0
votes

I have a PCollection of BigQuery TableRow elements that are tagged depending on whether one column of the TableRow was successfully parsed or not.

final TupleTag<TableRow> OK = new TupleTag<TableRow>(){};
final TupleTag<TableRow> NOTOK = new TupleTag<TableRow>(){};

My ParDo function tags these TableRow based on the column parsing, and returns a PCollectionTuple called myPCollection.

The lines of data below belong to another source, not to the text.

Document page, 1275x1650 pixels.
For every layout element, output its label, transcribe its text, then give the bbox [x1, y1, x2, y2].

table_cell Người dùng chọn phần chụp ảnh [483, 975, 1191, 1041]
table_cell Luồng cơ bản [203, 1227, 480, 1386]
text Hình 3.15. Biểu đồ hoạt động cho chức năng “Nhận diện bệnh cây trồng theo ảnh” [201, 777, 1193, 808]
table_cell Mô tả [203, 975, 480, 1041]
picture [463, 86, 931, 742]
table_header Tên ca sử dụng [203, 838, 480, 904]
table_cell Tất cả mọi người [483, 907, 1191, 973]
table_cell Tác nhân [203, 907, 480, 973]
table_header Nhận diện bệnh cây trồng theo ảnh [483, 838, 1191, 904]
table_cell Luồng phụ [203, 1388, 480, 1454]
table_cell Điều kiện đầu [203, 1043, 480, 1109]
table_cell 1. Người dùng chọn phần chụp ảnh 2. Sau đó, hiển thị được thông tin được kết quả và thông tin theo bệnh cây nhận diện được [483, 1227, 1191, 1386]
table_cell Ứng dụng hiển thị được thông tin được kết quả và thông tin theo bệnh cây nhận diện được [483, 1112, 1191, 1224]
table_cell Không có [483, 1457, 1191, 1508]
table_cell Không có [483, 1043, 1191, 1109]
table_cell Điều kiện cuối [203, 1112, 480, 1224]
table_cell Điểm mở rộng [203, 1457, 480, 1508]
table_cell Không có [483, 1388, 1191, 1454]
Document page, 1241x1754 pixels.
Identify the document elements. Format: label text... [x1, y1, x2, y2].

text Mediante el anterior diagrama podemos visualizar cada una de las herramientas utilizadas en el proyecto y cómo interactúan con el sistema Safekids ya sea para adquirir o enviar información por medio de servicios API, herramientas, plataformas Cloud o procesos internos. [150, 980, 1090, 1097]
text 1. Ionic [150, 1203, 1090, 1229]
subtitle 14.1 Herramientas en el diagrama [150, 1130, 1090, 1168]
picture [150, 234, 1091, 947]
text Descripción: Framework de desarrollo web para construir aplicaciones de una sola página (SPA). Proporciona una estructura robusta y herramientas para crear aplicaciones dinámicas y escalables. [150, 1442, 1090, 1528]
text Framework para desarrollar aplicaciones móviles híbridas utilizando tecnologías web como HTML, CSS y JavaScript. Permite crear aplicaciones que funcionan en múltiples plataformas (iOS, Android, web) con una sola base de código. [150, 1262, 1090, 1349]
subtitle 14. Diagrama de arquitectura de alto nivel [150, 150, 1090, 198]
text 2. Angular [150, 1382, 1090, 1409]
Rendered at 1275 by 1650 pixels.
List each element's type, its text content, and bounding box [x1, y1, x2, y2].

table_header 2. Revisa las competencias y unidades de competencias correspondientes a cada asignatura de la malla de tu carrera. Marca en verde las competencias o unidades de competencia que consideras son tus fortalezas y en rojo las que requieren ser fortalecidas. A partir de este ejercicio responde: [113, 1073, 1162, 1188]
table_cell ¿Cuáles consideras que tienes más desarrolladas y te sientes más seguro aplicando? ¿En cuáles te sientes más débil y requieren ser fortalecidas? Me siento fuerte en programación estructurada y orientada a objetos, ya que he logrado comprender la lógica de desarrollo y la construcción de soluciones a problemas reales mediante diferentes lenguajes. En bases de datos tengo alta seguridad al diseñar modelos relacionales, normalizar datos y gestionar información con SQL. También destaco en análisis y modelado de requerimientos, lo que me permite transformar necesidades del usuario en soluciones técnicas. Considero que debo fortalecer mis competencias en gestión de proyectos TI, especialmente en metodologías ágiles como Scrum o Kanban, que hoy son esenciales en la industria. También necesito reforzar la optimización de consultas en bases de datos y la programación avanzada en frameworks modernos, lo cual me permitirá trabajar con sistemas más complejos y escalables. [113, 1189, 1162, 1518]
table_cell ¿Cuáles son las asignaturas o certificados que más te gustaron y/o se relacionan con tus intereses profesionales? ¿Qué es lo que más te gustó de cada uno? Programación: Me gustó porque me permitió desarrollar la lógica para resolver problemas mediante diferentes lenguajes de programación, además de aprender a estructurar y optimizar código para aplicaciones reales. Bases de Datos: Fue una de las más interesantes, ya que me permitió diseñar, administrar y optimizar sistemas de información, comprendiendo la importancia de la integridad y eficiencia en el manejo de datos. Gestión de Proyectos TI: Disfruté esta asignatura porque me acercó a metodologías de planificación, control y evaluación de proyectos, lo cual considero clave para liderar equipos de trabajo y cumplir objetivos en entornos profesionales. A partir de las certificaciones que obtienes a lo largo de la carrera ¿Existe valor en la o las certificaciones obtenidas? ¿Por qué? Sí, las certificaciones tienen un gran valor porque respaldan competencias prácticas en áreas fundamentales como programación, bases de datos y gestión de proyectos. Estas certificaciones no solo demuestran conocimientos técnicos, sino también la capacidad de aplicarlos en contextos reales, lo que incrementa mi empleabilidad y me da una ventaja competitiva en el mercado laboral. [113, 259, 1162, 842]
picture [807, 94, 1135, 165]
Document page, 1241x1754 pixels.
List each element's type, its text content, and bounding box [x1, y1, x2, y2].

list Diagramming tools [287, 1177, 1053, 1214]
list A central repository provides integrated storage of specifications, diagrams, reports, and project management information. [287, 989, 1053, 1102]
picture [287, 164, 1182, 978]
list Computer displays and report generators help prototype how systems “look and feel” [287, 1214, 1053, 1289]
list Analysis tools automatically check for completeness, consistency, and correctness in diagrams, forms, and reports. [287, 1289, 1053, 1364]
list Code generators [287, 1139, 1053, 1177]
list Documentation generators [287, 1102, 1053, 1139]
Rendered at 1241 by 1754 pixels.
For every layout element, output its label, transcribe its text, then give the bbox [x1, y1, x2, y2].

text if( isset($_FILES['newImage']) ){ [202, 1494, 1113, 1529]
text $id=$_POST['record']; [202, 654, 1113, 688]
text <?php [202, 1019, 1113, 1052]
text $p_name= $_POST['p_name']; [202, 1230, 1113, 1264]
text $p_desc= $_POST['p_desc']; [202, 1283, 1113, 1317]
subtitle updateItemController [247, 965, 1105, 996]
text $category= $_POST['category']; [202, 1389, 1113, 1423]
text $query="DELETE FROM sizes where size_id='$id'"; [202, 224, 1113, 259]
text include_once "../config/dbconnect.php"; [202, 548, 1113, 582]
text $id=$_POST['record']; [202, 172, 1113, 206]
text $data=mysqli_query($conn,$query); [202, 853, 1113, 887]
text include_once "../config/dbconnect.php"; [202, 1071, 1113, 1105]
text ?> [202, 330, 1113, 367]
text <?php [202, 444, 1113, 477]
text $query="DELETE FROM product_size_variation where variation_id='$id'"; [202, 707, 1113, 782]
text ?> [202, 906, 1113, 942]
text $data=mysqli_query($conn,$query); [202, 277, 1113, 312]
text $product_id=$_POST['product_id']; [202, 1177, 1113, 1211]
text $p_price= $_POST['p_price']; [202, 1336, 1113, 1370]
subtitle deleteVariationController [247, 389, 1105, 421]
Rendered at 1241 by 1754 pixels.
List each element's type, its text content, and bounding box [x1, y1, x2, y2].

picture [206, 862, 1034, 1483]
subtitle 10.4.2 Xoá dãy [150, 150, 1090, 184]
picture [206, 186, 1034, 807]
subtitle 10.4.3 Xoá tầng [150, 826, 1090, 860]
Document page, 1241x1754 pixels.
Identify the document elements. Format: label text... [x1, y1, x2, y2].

I would like to do the following:

  1. Get all the elements in the PCollection (tagged both as OK and NOTOK), and output them to BigQuery.
  2. Get only the elements tagged as NOTOK and send them to Pub/Sub

I know I can do #2 by calling

myPCollection.get(NOTOK)

I cannot find a way to do #1. I saw there is a method called myPCollection.getAll() but instead of a PCollection it returns a Map, PCollection>

Any ideas on how to get the entire set of elements regardless of how they are tagged?

1

1 Answers

1
votes

You can use the Flatten transform (Beam guide) to merge different PCollections into a single one:

PCollection<String> okResults = myPCollection.get(OK);
PCollection<String> notOkResults = myPCollection.get(NOTOK);

PCollectionList<String> pcl = PCollectionList.empty(p);
pcl = pcl.and(okResults).and(notOkResults);
PCollection<String> allResults = pcl.apply(Flatten.pCollections());

In this case allResults will contain both OK and NOTOK elements. I made an example (full code here) with two input lines where they are classified into good or bad side outputs:

Feb 01, 2020 10:42:24 PM org.apache.beam.examples.AllSideOutputs$5 processElement
INFO: All elements: bad line
Feb 01, 2020 10:42:24 PM org.apache.beam.examples.AllSideOutputs$5 processElement
INFO: All elements: good line
Feb 01, 2020 10:42:24 PM org.apache.beam.examples.AllSideOutputs$3 processElement
INFO: Ok element: good line
Feb 01, 2020 10:42:24 PM org.apache.beam.examples.AllSideOutputs$4 processElement
INFO: Not Ok element: bad line

Tested with 2.17.0 SDK and the DirectRunner.